▶ _Given records_
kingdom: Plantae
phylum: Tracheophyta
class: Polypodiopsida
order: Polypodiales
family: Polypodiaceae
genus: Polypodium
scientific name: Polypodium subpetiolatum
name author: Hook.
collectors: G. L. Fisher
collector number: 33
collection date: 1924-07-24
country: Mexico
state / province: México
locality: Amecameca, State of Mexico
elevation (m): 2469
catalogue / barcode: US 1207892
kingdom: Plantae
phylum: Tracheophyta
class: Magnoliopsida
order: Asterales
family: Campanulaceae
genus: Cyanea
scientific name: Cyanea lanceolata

▶ _Problem requirements_
Render every line above as a Markdown table with two columns, No. and Line, numbering the lines in order and leaving out any blank ones.

▶ _Response_
| No. | Line |
|---|---|
| 1 | kingdom: Plantae |
| 2 | phylum: Tracheophyta |
| 3 | class: Polypodiopsida |
| 4 | order: Polypodiales |
| 5 | family: Polypodiaceae |
| 6 | genus: Polypodium |
| 7 | scientific name: Polypodium subpetiolatum |
| 8 | name author: Hook. |
| 9 | collectors: G. L. Fisher |
| 10 | collector number: 33 |
| 11 | collection date: 1924-07-24 |
| 12 | country: Mexico |
| 13 | state / province: México |
| 14 | locality: Amecameca, State of Mexico |
| 15 | elevation (m): 2469 |
| 16 | catalogue / barcode: US 1207892 |
| 17 | kingdom: Plantae |
| 18 | phylum: Tracheophyta |
| 19 | class: Magnoliopsida |
| 20 | order: Asterales |
| 21 | family: Campanulaceae |
| 22 | genus: Cyanea |
| 23 | scientific name: Cyanea lanceolata |